In 1978, Depardon joined Magnum and continued his reportage work until the publication of Notes in 1979 and Correspondance New Yorkaise in 1981. In that same year, Reporters came out and stayed on the programme of a cinema in the Latin Quarter for seven months. In 1984, he took part in the DATAR project on the French countryside.

While still pursuing his filmmaking career, he received the Grand Prix National de la Photographie in 1991. His films also won recognition: in 1995 his film Délits Flagrants, on the French justice system, received a César Award for best documentary, and in 1998 he undertook the first in a series of three films devoted to the French rural world.

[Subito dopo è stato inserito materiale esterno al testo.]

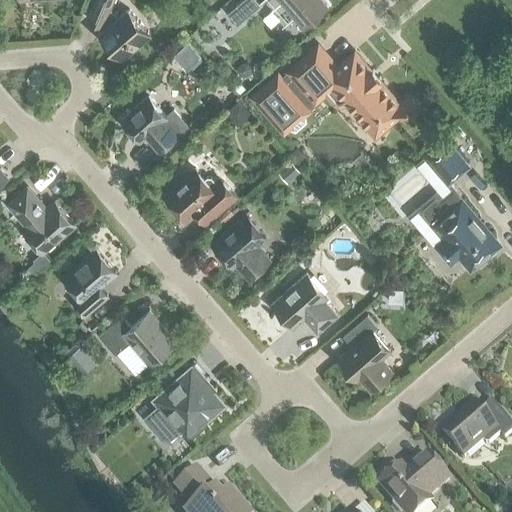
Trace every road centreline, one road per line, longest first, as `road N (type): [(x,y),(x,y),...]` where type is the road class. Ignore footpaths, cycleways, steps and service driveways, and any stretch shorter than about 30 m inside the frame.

The Maison Européenne de la Photographie in Paris mounted an important exhibition of his work in 2000. The sequel to his work on French justice was shown as part of the official selection at the Cannes Film Festival in 2004.

As part of an initiative by the Fondation Cartier for contemporary art, Depardon made an installation of films on twelve large cities, shown in Paris, Tokyo and Berlin between 2004 and 2007. In 2006, he was invited to be artistic director of the Rencontres Internationales d’Arles. He is working on a photographic project on French territory which is due to be completed in 2010. He has made eighteen feature-length films and published forty-seven books.